Reproduce the text lines of the material below word for word, omitting the pictures.
-----
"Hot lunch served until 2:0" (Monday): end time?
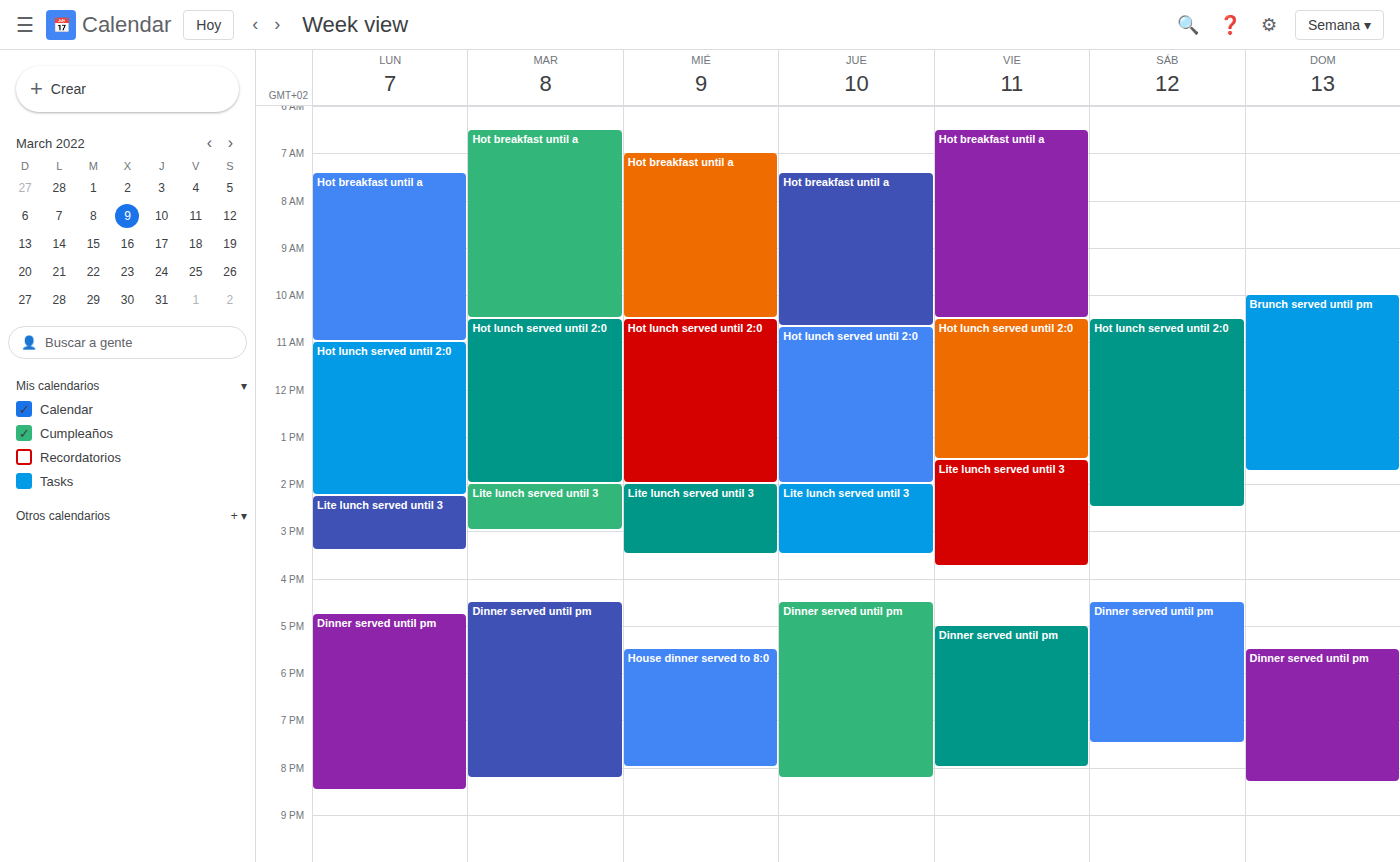
2:15 PM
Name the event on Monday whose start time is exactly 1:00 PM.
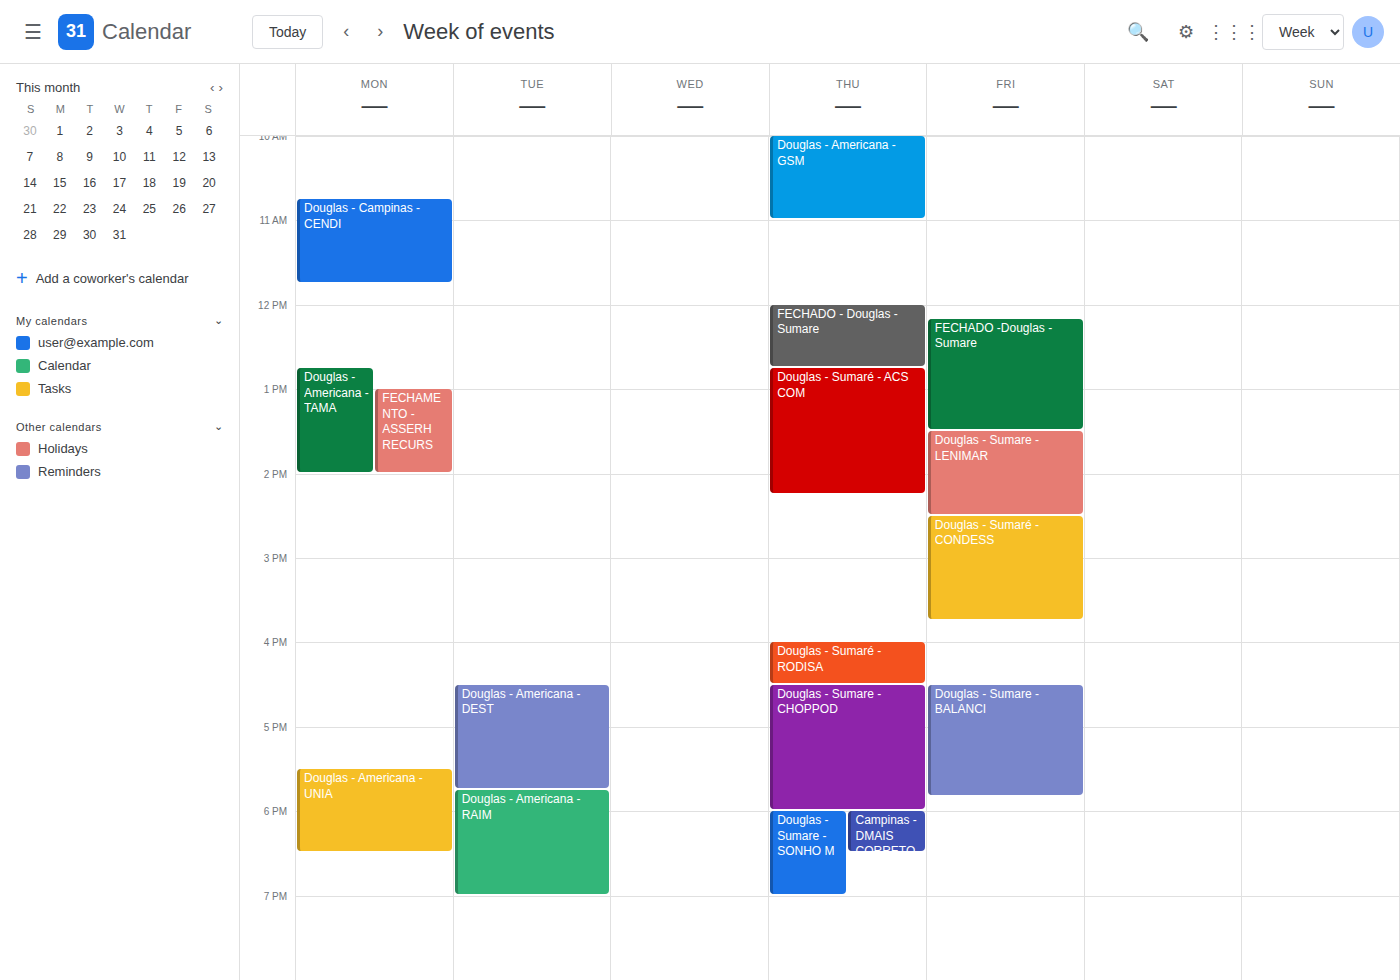
"FECHAMENTO - ASSERH RECURS"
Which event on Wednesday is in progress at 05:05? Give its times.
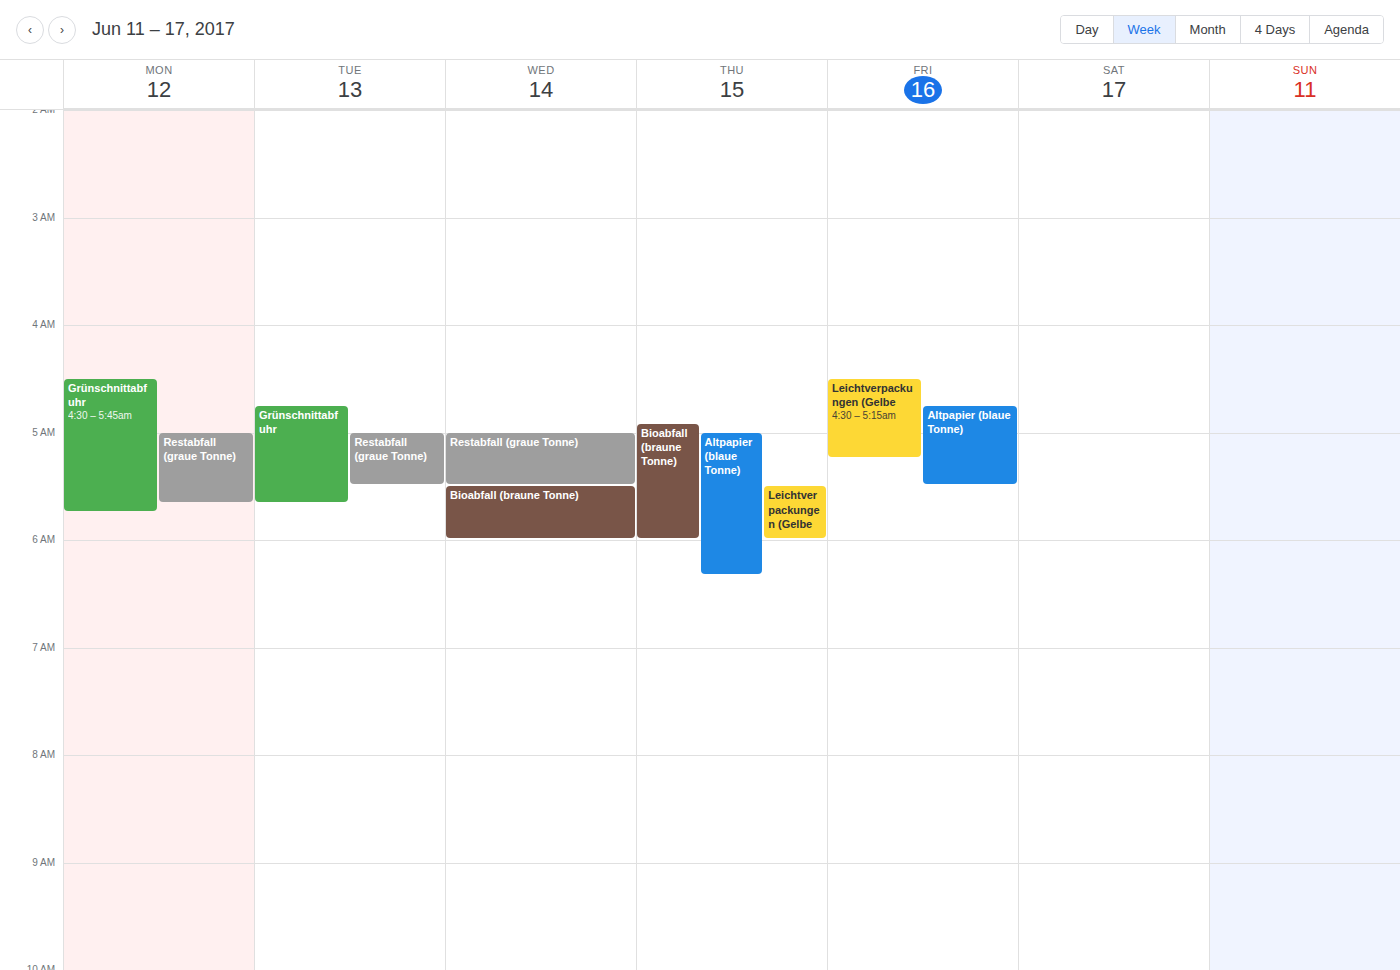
-----
§ Full solution
"Hot lunch served until 2:0" (Monday): end time?
2:15 PM
Name the event on Monday whose start time is exactly 1:00 PM.
"FECHAMENTO - ASSERH RECURS"
Which event on Wednesday is in progress at 05:05? Give its times.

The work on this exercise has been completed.